Treatment, Tests, and Research

Sadly, there is no treatment to slow or prevent Tay-Sachs disease, however there is tons of undergoing research to discover a cure. One of the types of research that is being done is gene therapy. Researchers and scientists have found that gene therapy cures Tay-Sachs mice and greatly improves the condition of Tay-Sachs cats. Another possible treatment is using Pyrimethamine to increase enzyme activity, which would be able to prevent the gangliosides building up in the child's brain. Other possible and upcoming treatments include, substrate inhibition, work with stem cells, and bone marrow transplant.

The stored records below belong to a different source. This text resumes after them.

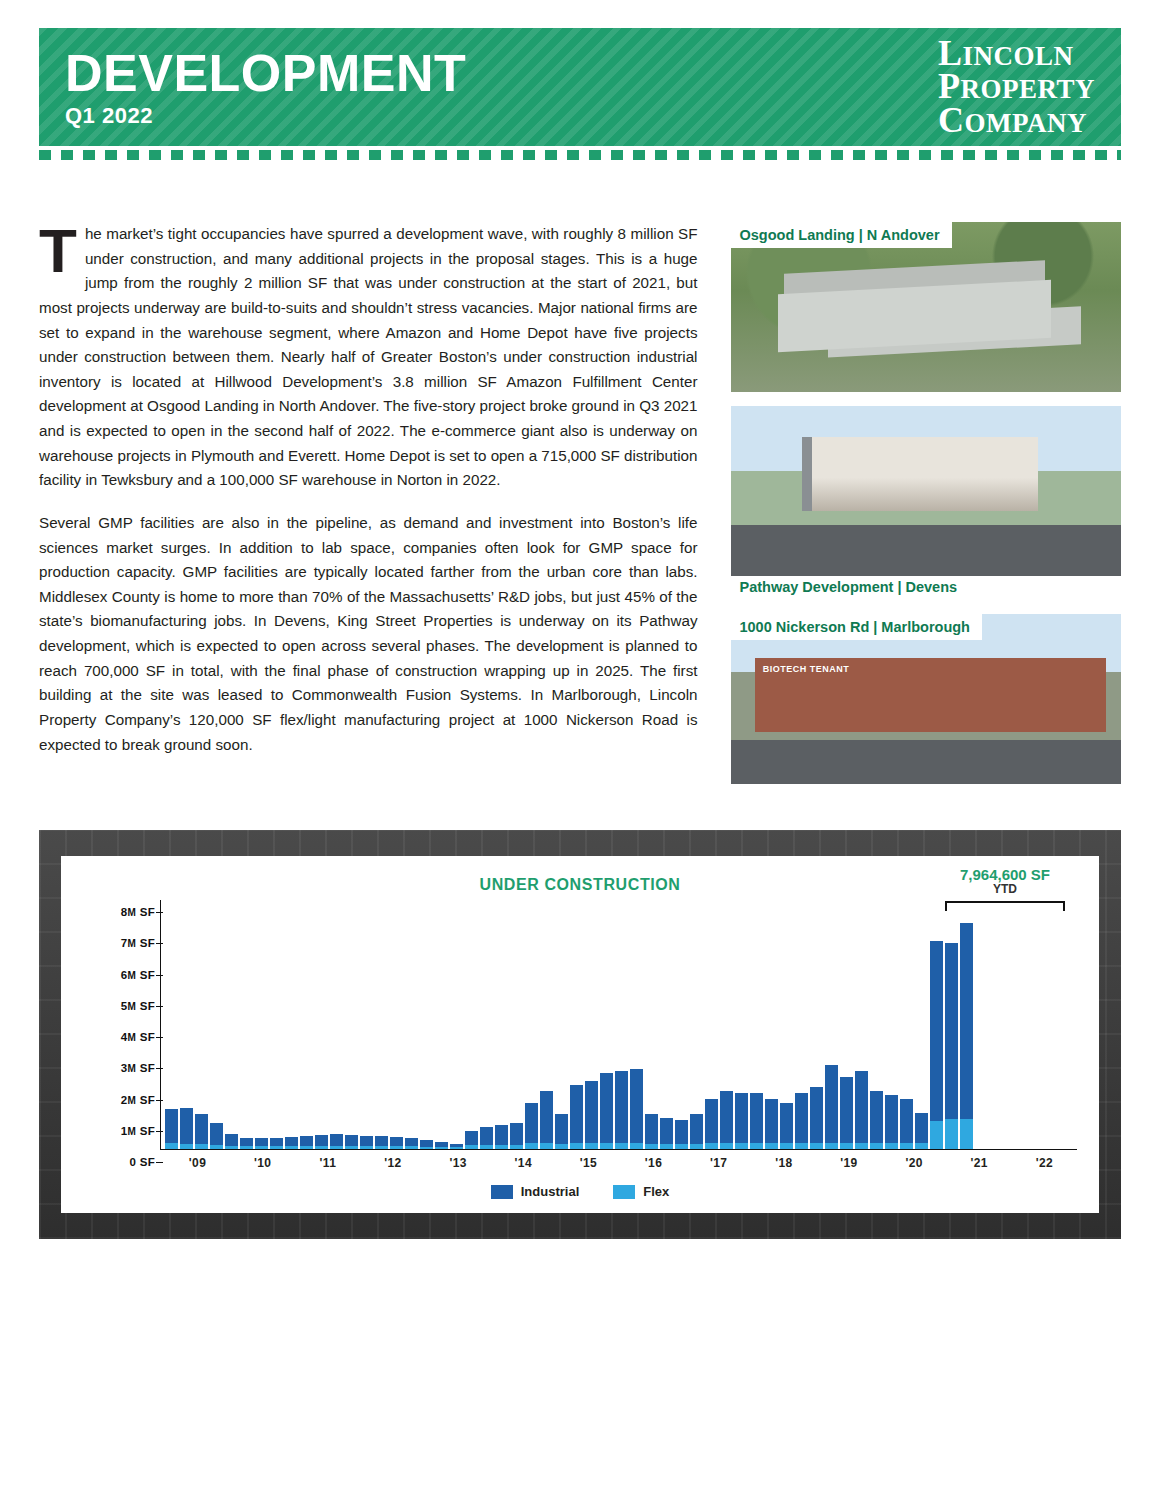DEVELOPMENT
Q1 2022
LINCOLN
PROPERTY
COMPANY
The market’s tight occupancies have spurred a development wave, with roughly 8 million SF under construction, and many additional projects in the proposal stages. This is a huge jump from the roughly 2 million SF that was under construction at the start of 2021, but most projects underway are build-to-suits and shouldn’t stress vacancies. Major national firms are set to expand in the warehouse segment, where Amazon and Home Depot have five projects under construction between them. Nearly half of Greater Boston’s under construction industrial inventory is located at Hillwood Development’s 3.8 million SF Amazon Fulfillment Center development at Osgood Landing in North Andover. The five-story project broke ground in Q3 2021 and is expected to open in the second half of 2022. The e-commerce giant also is underway on warehouse projects in Plymouth and Everett. Home Depot is set to open a 715,000 SF distribution facility in Tewksbury and a 100,000 SF warehouse in Norton in 2022.
Several GMP facilities are also in the pipeline, as demand and investment into Boston’s life sciences market surges. In addition to lab space, companies often look for GMP space for production capacity. GMP facilities are typically located farther from the urban core than labs. Middlesex County is home to more than 70% of the Massachusetts’ R&D jobs, but just 45% of the state’s biomanufacturing jobs. In Devens, King Street Properties is underway on its Pathway development, which is expected to open across several phases. The development is planned to reach 700,000 SF in total, with the final phase of construction wrapping up in 2025. The first building at the site was leased to Commonwealth Fusion Systems. In Marlborough, Lincoln Property Company’s 120,000 SF flex/light manufacturing project at 1000 Nickerson Road is expected to break ground soon.
Osgood Landing | N Andover
Pathway Development | Devens
1000 Nickerson Rd | Marlborough
7,964,600 SF YTD
UNDER CONSTRUCTION
8M SF
7M SF
6M SF
5M SF
4M SF
3M SF
2M SF
1M SF
0 SF
'09'10'11'12'13 '14'15'16'17'18 '19'20'21'22
Industrial
Flex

Although there is no current cure for Tay-Sachs, enough research has been done so we can predict the disease. A test that is performed to see if an individual has Tay-Sachs is by looking at the retina of their eye, in which if the individual has Tay-Sachs they would have a cherry-red spot. To see if an upcoming child has a chance of inheriting Tay-Sachs, a blood test can be performed to measure the activity level of the beta-hexosaminidase A. Beta-hexosaminidase A is one of the substances in the brain cell, whose absence causes Tay-Sachs. As you can see, many groups of people are working to help Tay-Sachs patients and their families. Groups such as 'Genetic Alliance' and 'National Tay-Sachs and Allied Diseases Association' have put forth tons of money and effort assisting Tay-Sachs patients and helping to find a cure.